My work as a ceramist has focused on the interplay of traditional forms and sculptural expression. I use the vessel form conceptually, because vessels have an inside, an inner dimension. An enclosed form is extroverted; it displaces space and interacts with its environment. Imagine the same enclosed form but with a small entrance to an interior. The form becomes introverted, self-contained; it has an existential presence connected to its mysterious inner space.

In the ancient world, vessels were used functionally, but also metaphorically in ritual and literature, employing some of the same ideas of interiority. Looking back to these antecedents, I treat the metaphor of the inner as a resonant subject matter for non-functional ceramic art pieces. Implied are the dichotomies between the inner and outer, the hidden and the seen, the created world and the ineffable mystery. Cutting through the wall and changing the angles of the various connecting planes in my complex tessellated patterns, I create deep relief, a dynamic movement that leads the eye to the inside of the vessel, opening a dialogue between the vessel’s outer planes and inner spaces.

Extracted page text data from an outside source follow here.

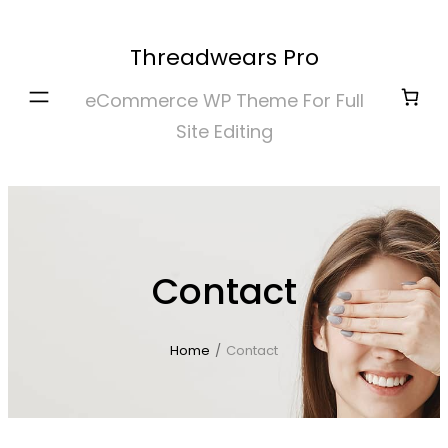
Skip
to
Threadwears Pro
content
eCommerce WP Theme For Full
Site Editing
Contact
Home
/
Contact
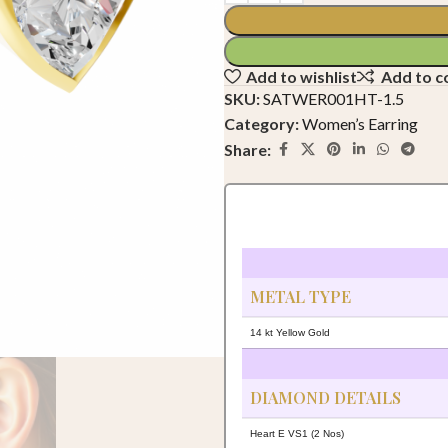
Add to wishlist
Add to 
SKU:
SATWER001HT-1.5
Category:
Women’s Earring
Share:
METAL TYPE
14 kt Yellow Gold
DIAMOND DETAILS
Heart E VS1 (2 Nos)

An ongoing project is to use this visual language to explore human consciousness via the portrait in my “Refracted Journeys: Portraits” series. This series expands my concept of the “inside” of the vessel to the head and our notion of consciousness, implying the refracted nature of the psyche and its ineffable journey.

ARTIST BIO

Born in the Pacific Northwest, Judith Ernst studied studio art and political science at Stanford University. Living in South Asia after graduation, she was influenced by art from that region and became committed to creating art that had meaning. She did that by illustrating books. In 1995 she won a national award for The Golden Goose King. It was followed by an illustrated version of the Song of Songs in 2003.

In 2001 while visiting the Gulbenkenian Museum in Lisbon, she viewed their extensive collection of 17th-Century Turkish Iznik pottery. The overwhelming beauty of this collection suggested that “perhaps beauty is enough”. Returning home, she began learning ceramics. But she found that the vessel form, with its exterior and hidden interior, immediately suggested meaning and an ancient resonance. For her, “beauty” doesn’t exist without “meaning”, so she creates conceptual and even contemplative ceramic vessels, some now covered with words.